Since the OBD 2 fault codes can appear when the vehicle is tuned, when fuel quality is changed, when the car has the exhaust system modified or altered, or when the engine is converted to run on LPG, some owners decided that they don't want to see constant warning codes. In that case, the OBD 2 Code Killer is a recommended device. This device recognizes the regulations before they are shown on the dashboard as warning or check engine lights and stored in OBD 2 memory. It also acknowledges the error codes (which are explained in the above paragraph) and deletes them immediately. This device is often used by tuners who change numerous aspects of the engine to make it produce more power and have OBD 2 trouble codes about intake, exhaust, fuel/air mixture and so on. However, as practical as they are, OBD 2 Code Killers are also problematic since they can erase necessary fault codes and make the system not inform the driver about serious threats. We don't recommend it, although we understand its purpose. 

Can I Check The Engine Codes Without The Scanner?

Even though you will need a scanner for complete insight into OBD 2 codes, you can still check engine warnings without it. Depending on the model and year of production, it is possible to see codes by counting the flashing check engine light on the dashboard. To access this menu, you need to use your ignition key, turn the dashboard on but not the engine and press the odometer reset button. The check engine light will go on and start blinking in a sentence. For example, three times, then pause and then again two times. This indicated the code 32 (three plus two). However, it is impossible to do this on the latest models that use digital keys and digital instrument clusters.
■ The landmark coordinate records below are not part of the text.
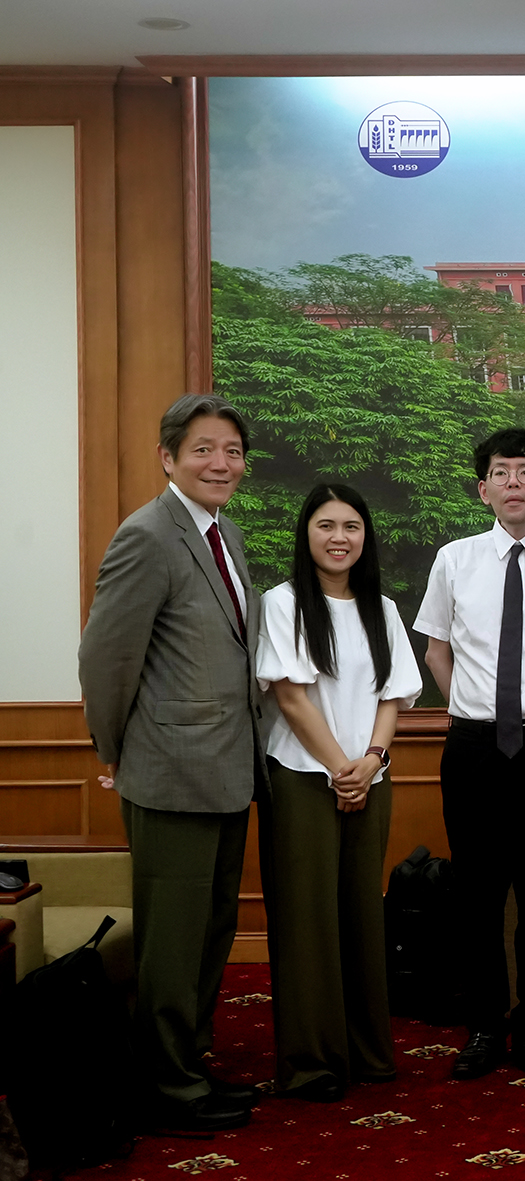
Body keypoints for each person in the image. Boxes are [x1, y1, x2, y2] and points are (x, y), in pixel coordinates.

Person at [77, 394, 266, 1131]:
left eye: (232, 451)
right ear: (168, 457)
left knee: (211, 929)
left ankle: (189, 1059)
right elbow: (105, 658)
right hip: (168, 772)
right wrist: (117, 751)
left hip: (225, 768)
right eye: (203, 449)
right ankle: (166, 1087)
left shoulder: (225, 532)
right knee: (173, 937)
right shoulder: (147, 534)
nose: (221, 463)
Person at [414, 428, 525, 1080]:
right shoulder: (454, 559)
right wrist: (471, 707)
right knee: (477, 895)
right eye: (501, 472)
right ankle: (484, 1025)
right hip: (474, 746)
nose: (514, 482)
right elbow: (437, 650)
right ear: (483, 488)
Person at [256, 484, 422, 1101]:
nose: (339, 538)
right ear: (306, 533)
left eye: (351, 526)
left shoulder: (382, 607)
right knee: (308, 920)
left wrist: (370, 761)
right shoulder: (282, 603)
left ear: (365, 536)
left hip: (369, 777)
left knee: (361, 914)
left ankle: (367, 1053)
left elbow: (392, 696)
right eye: (326, 525)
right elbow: (291, 697)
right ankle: (312, 1063)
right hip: (302, 778)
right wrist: (338, 769)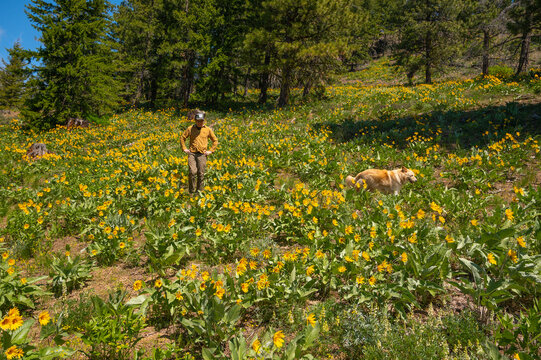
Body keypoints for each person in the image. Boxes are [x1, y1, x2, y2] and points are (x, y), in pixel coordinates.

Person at [180, 110, 218, 194]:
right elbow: (182, 138)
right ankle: (191, 191)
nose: (200, 123)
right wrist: (184, 148)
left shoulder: (207, 129)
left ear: (203, 121)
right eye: (198, 121)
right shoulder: (190, 129)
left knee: (201, 173)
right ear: (195, 121)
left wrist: (211, 151)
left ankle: (199, 192)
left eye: (201, 121)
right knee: (192, 172)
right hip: (192, 153)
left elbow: (215, 140)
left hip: (202, 154)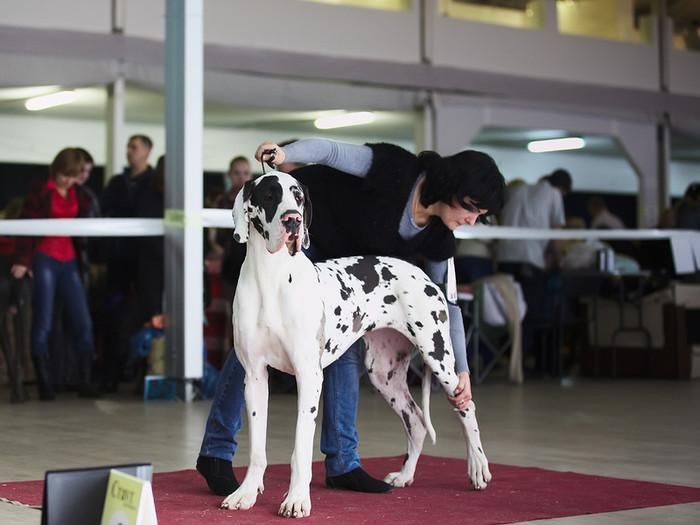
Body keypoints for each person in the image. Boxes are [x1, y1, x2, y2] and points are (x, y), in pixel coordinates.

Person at [196, 138, 505, 496]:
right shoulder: (397, 168)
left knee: (342, 349)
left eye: (481, 215)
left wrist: (462, 370)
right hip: (302, 236)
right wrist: (285, 154)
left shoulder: (440, 237)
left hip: (346, 277)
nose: (472, 219)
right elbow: (333, 153)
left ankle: (343, 462)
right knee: (254, 338)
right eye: (472, 208)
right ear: (453, 188)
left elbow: (445, 303)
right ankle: (217, 451)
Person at [10, 148, 100, 400]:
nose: (68, 181)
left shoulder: (79, 194)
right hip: (44, 257)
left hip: (69, 259)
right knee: (44, 320)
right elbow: (25, 228)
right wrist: (23, 261)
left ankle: (85, 380)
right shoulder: (40, 191)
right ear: (56, 170)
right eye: (64, 175)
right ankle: (44, 382)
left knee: (83, 320)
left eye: (73, 176)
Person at [496, 169, 571, 360]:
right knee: (528, 313)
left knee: (506, 311)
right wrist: (559, 260)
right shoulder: (554, 194)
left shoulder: (517, 189)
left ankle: (504, 356)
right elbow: (557, 234)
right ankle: (522, 360)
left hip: (504, 256)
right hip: (529, 258)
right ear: (562, 188)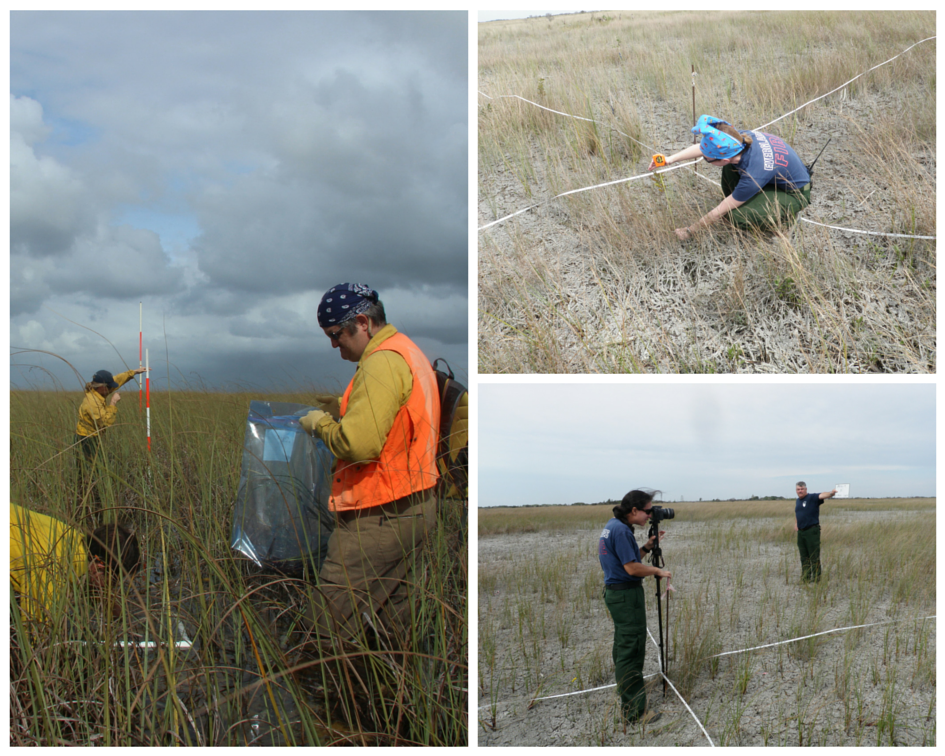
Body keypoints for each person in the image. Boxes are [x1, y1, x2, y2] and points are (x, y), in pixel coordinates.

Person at [299, 283, 440, 647]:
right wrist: (343, 411)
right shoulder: (407, 350)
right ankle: (391, 699)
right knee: (393, 628)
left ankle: (327, 698)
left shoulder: (380, 363)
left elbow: (360, 445)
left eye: (336, 335)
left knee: (326, 627)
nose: (334, 345)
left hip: (380, 515)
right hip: (415, 506)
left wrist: (321, 424)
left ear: (362, 322)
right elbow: (399, 426)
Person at [649, 114, 811, 239]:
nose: (704, 158)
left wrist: (690, 231)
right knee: (730, 171)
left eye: (707, 159)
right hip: (773, 178)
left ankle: (785, 221)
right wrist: (669, 160)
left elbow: (719, 211)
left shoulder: (753, 173)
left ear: (724, 158)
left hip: (796, 193)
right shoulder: (738, 139)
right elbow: (702, 147)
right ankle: (748, 201)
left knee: (734, 216)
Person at [598, 489, 671, 726]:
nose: (650, 516)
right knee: (632, 649)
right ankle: (634, 712)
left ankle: (625, 689)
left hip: (617, 594)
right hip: (626, 596)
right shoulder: (620, 530)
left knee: (623, 645)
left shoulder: (614, 525)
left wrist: (647, 547)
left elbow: (628, 560)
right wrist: (658, 570)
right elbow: (632, 569)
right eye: (648, 511)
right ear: (634, 510)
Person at [10, 503, 141, 624]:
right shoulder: (50, 572)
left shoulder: (71, 537)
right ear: (100, 566)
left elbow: (94, 587)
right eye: (114, 581)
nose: (112, 586)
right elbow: (34, 634)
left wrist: (120, 619)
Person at [74, 368, 148, 510]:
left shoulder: (99, 390)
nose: (110, 390)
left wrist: (134, 372)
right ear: (102, 387)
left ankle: (92, 497)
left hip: (91, 438)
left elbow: (117, 380)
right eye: (108, 387)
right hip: (87, 440)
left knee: (93, 470)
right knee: (91, 473)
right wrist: (113, 403)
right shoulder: (92, 402)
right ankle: (90, 503)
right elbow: (105, 421)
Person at [794, 481, 837, 583]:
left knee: (814, 556)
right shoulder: (798, 501)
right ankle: (805, 578)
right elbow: (798, 513)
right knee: (804, 556)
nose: (800, 491)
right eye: (798, 489)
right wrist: (796, 524)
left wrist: (831, 493)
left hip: (811, 531)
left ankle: (817, 579)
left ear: (806, 489)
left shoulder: (812, 498)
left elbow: (822, 495)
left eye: (802, 489)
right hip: (801, 532)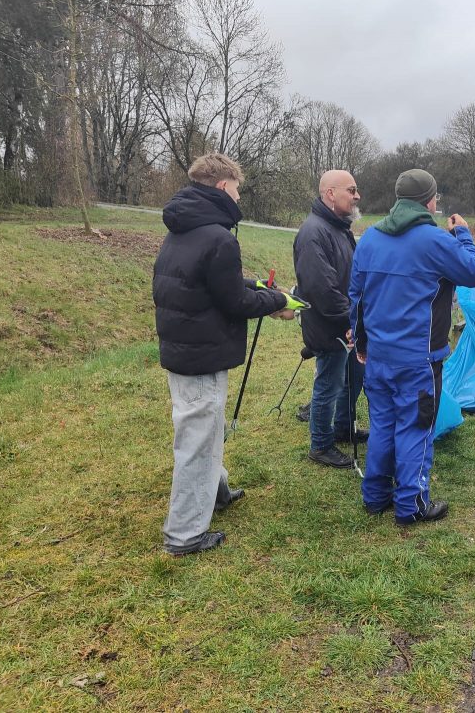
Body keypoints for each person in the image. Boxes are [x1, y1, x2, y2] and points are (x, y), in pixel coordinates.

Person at [153, 153, 304, 556]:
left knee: (207, 426)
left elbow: (216, 282)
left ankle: (215, 491)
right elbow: (235, 302)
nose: (238, 198)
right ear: (223, 186)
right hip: (200, 354)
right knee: (198, 439)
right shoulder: (219, 237)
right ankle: (184, 535)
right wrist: (276, 301)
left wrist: (257, 285)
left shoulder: (184, 228)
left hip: (184, 348)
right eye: (237, 190)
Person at [349, 169, 475, 525]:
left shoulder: (370, 238)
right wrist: (463, 234)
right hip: (419, 359)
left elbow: (356, 297)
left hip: (378, 355)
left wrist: (360, 341)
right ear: (430, 201)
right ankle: (411, 505)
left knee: (382, 425)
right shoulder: (435, 240)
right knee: (415, 427)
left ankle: (375, 496)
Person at [293, 170, 367, 468]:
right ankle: (321, 445)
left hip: (348, 323)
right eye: (351, 190)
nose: (357, 196)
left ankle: (343, 428)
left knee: (354, 378)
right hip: (330, 325)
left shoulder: (339, 228)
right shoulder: (313, 233)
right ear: (331, 194)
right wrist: (349, 323)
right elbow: (321, 289)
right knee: (329, 384)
Hence, you must take it to a specialist shop for accurate readings with the Jaguar fault code reader. 

What Are The 4 Types Of OBD 2 Codes?

Since there are so many processes and functions of a vehicle, the number of OBD 2 trouble codes is immense. However, they are divided into four categories for easier understanding. Those four categories are:

  • P Codes – "P" stands for "Powertrain, " meaning that codes starting with this letter are connected to engine and transmission problems. These are the most common codes you will see.

  • B Code – When you see a "B" letter in front, you'll know something is wrong with the car's bodywork, hence the name. This is a rare code since most of the exterior problems with the vehicle are easily visible. 

  • C Code – "C" stands for chassis and is also a rare OBD 2 fault code. 

  • U Code – The codes that start with the letter "U" designate network and wiring systems, and they are also common in modern cars filled with electronic components. 


As you can see, the OBD system is crucial in monitoring the vehicle's processes and helping resolve the issues as they appear. Since its introduction, it has helped millions of owners diagnose the faults and act quickly before the failures become too expensive or complicated. That is why Jaguar owners need to be aware that a simple check engine light could mean the vehicle is about to break down and must be checked by an experienced technician at Westminster Motors. Addressing this issue promptly can seriously reduce the servicing and repair costs.